Ein detailliertes Stimmungsbild des gesellschaftlichen Zusammenlebens in westlichen Ländern zeichnet eine neue Studie der Bertelsmann Stiftung. Deutschlands Schwäche ist mangelnde Toleranz.

„Du bist Deutschland“ – Unter diesem Titel lief 2005 eine polarisierende Kampagne, die an das Nationalgefühl der Deutschen appellieren sollte. Der Ländervergleich zeigt nun, dass die Identifikation der Deutschen mit ihrer Heimat trotz aller Bemühungen nur im Mittelfeld liegt. Und auch beim gesellschaftlichen Zusammenleben gibt es Schwächen. Mehr als zwei Jahrzehnte lang untersuchte eine von der Bertelsmann Stiftung beauftragte Studie das gesellschaftliche Leben in 34 Staaten. Die ersten Plätze der Reihung nehmen die skandinavischen Länder Dänemark, Norwegen, Schweden und Finnland ein, gefolgt von angelsächsisch geprägten Ländern, wie die USA, Australien und Kanada. Aber auch die kleinen deutschsprachigen Länder Schweiz und Österreich verfügen über hohe Identifikation, gut belastbare soziale Beziehungen, über eine positive emotionale Verbundenheit in der Gesellschaft ebenso wie eine ausgeprägte Orientierung an das Gemeinwohl.

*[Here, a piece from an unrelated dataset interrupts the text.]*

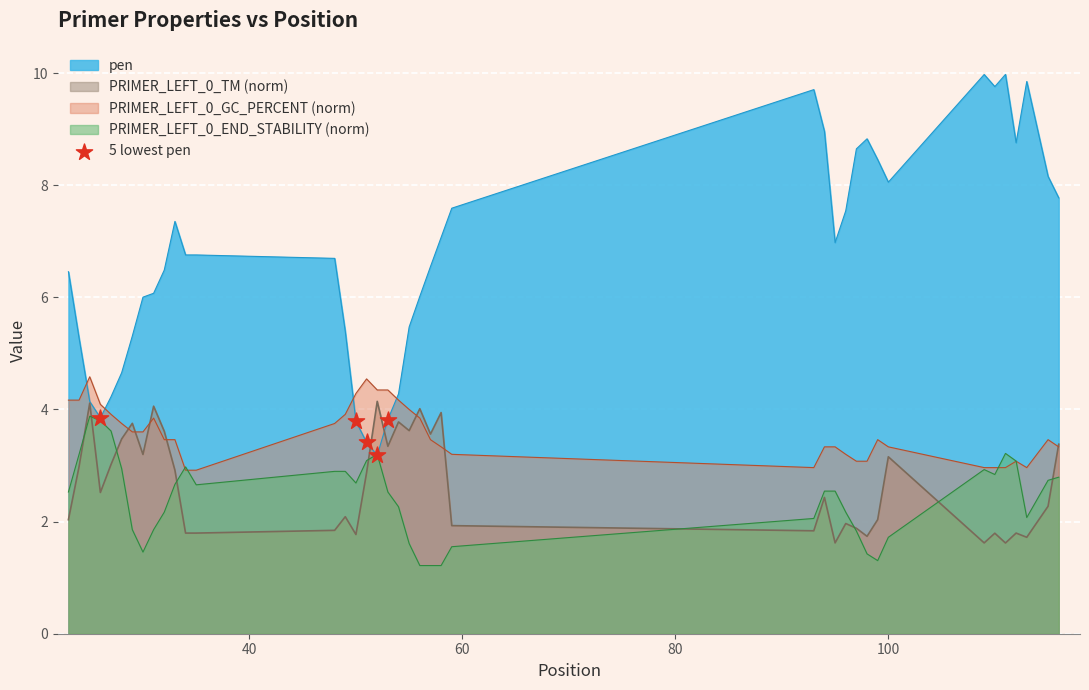

What is the minimum value shown in the chart?

1.2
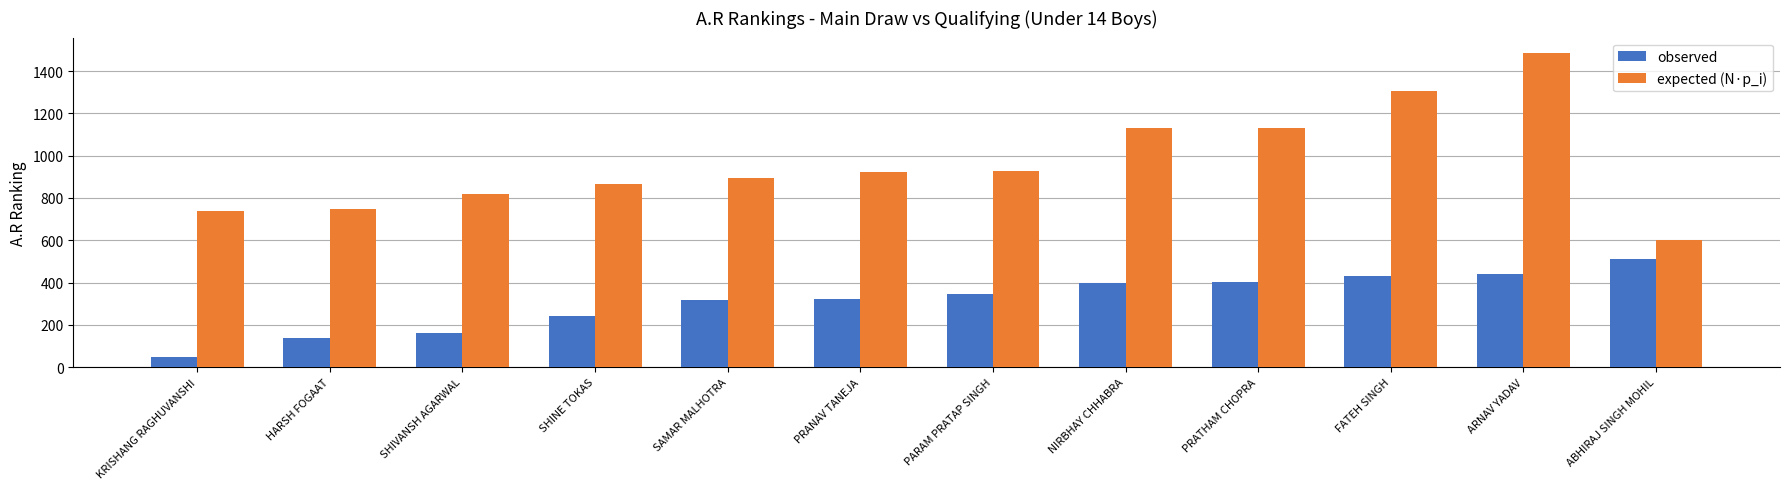

Which series has the largest range (max minus min)?

expected (N·p_i)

Armutsschere schwächt Solidarität

Besonders schlecht schneiden die baltischen Staaten Litauen und Lettland ab,  gefolgt von den südosteuropäischen Ländern Bulgarien, Griechenland und Rumänien. Deutschland befindet sich knapp im oberen Mittelfeld. Seit 1989 hat das Vertrauen der Deutschen in Institutionen zugenommen. Positive Entwicklungen gab es auch bei den sozialen Netzwerken. Das Gerechtigkeitsempfinden schwankt über alle Zeiträume hinweg. „Mehr Zusammenhalt bedeutet mehr Lebenszufriedenheit”, ergänzt Liz Mohn, stellvertretende Vorsitzende des Vorstandes der Bertelsmann Stiftung. Die Umfrageergebnisse über einen Zeitraum von 1989 bis 2012 bieten erstmals ein umfassendes Radarbild des gesellschaftlichen Zusammenlebens. Die empirische Untersuchung stellt darüber hinaus auch Rahmenbedingungen für die Verbundenheit auf. Demzufolge festigen Indikatoren wie Wohlstand, ähnliche Einkommen, eine dynamische Wissensgesellschaft und Fortschritt, die Bindungen zwischen den Menschen.

Vielfalt anerkennen

Die Studie untersuchte auch den Einfluss von Zuwanderung auf das gesellschaftliche Zusammenleben und kam zu dem Ergebnis, dass sich Migration nicht negativ auf den Zusammenhalt auswirke. Sorge bereitet in Deutschland die mangelnde Akzeptanz für Vielfalt. „Moderne Gesellschaften beruhen nicht auf Solidarität, die aus Ähnlichkeit erwächst, sondern auf Solidarität, die auf Verschiedenheit und gegenseitiger Abhängigkeit fußt“, erklärt Stephan Vopel, Programmleiter der Bertelsmann Stiftung. Deutschland müsse die Vielfalt an Lebensentwürfen und Identitäten als Stärke erkennen. Vopel gibt zu bedenken, dass auch die wirtschaftliche Zukunftsfähigkeit Deutschlands von weiterer qualifizierter Zuwanderung abhängt. Um attraktiv zu sein, brauche es also eine Willkommenskultur, die auf der Akzeptanz von Vielfalt beruhe.